Cardiac fibrosis plays an important role in cardiac remodeling after myocardial infarction (MI). The molecular mechanisms that promote cardiac fibrosis after MI are well studied; however, the mechanisms by which the progression of cardiac fibrosis becomes attenuated after MI remain poorly understood. Recent reports show the role of cellular senescence in limiting tissue fibrosis. In the present study, we tested whether cellular senescence of cardiac fibroblasts (CFs) plays a role in attenuating the progression of cardiac fibrosis after MI. We found that the number of γH2AX-positive CFs increased up to day 7, whereas the number of proliferating CFs peaked at day 4 after MI. Senescent CFs were also observed at day 7, suggesting that attenuation of CF proliferation occurred simultaneously with the activation of the DNA damage response (DDR) system and the appearance of senescent CFs.
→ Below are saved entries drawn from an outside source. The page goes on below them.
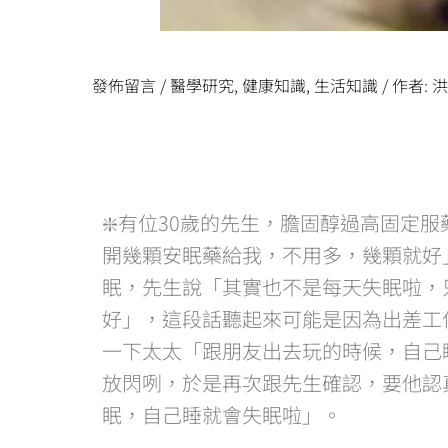
發佈留言
/
醫學研究
,
健康知識
,
生活知識
/ 作者:
❇️有位30歲的先生，膽固醇過高固
開幾顆安眠藥給我，不用多，幾顆就好
眠，先生說「其實也不是每天失眠啦，
好」，這段話聽起來可能是因為出差工
一下太太「跟朋友出去玩的時候，自己
放閃咧，於是再次跟先生確認，要他認
眠，自己睡就會失眠啦」。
We next cultured senescent CFs with non-senescent CFs and showed that senescent CFs suppressed proliferation of the surrounding non-senescent CFs in a juxtacrine manner. We also found that the blockade of DDR by Atm gene deletion sustained the proliferation of CFs and exacerbated the cardiac fibrosis at the early stage after MI. Our results indicate the role of DDR activation and cellular senescence in limiting cardiac fibrosis after MI. Regulation of cellular senescence in CFs may become one of the therapeutic strategies for preventing cardiac remodeling after MI.
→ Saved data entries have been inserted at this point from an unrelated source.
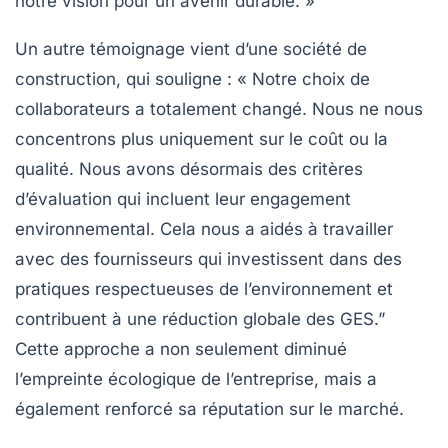
notre vision pour un avenir durable. »
Un autre témoignage vient d’une société de
construction, qui souligne : « Notre choix de
collaborateurs a totalement changé. Nous ne nous
concentrons plus uniquement sur le coût ou la
qualité. Nous avons désormais des critères
d’évaluation qui incluent leur
engagement
environnemental
. Cela nous a aidés à travailler
avec des fournisseurs qui investissent dans des
pratiques respectueuses de l’environnement et
contribuent à une
réduction globale des GES
.”
Cette approche a non seulement diminué
l’empreinte écologique de l’entreprise, mais a
également renforcé sa réputation sur le marché.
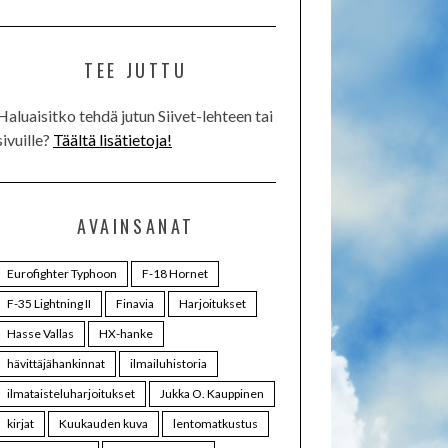
TEE JUTTU
Haluaisitko tehdä jutun Siivet-lehteen tai
sivuille?
Täältä lisätietoja!
AVAINSANAT
Eurofighter Typhoon
F-18 Hornet
F-35 Lightning II
Finavia
Harjoitukset
Hasse Vallas
HX-hanke
hävittäjähankinnat
ilmailuhistoria
ilmataisteluharjoitukset
Jukka O. Kauppinen
kirjat
Kuukauden kuva
lentomatkustus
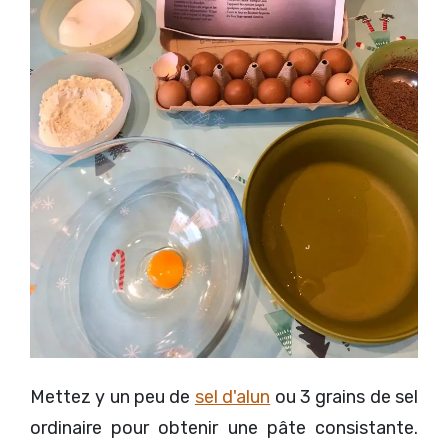
Mettez y un peu de
sel d'alun
ou 3 grains de sel
ordinaire pour obtenir une pâte consistante.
Characterization of a small molecule that promotes cell cycle activation of human induced pluripotent stem cell-derived cardiomyocytes.

BACKGROUND: Since regenerative capacity of adult mammalian myocardium is limited, activation of the endogenous proliferative capacity of existing cardiomyocytes is a potential therapeutic strategy for treating heart diseases accompanied by cardiomyocyte loss. Recently, we performed a compound screening and developed a new drug named TT-10 (C11H10FN3OS2) which promotes the proliferation of murine cardiomyocytes via enhancement of YES-associated protein (YAP)-transcriptional enhancer factor domain (TEAD) activity and improves cardiac function after myocardial infarction in adult mice. METHODS AND RESULTS: To test whether TT-10 can also promote the proliferative capacity of human cardiomyocytes, we investigated the efficacy of TT-10 on human induced pluripotent stem cell (hiPSC)-derived cardiomyocytes (hiPSCMs). The hiPSCs were established from monocytes obtained from healthy donors and cardiac differentiation was performed using a chemically defined protocol. As was observed in murine cardiomyocytes, TT-10 markedly promoted cell cycle activation and increased cell division of hiPSCMs. We then evaluated other effects of TT-10 on the functional properties of hiPSCMs by gene expression and cell motion analyses. We observed that TT-10 had no unfavorable effects on the expression of functional and structural genes or the contractile properties of hiPSCMs. CONCLUSIONS: Our results suggest that the novel drug TT-10 effectively activated the cell cycle of hiPSCMs without apparent functional impairment of myocardium, suggesting the potential of clinical usefulness of this drug.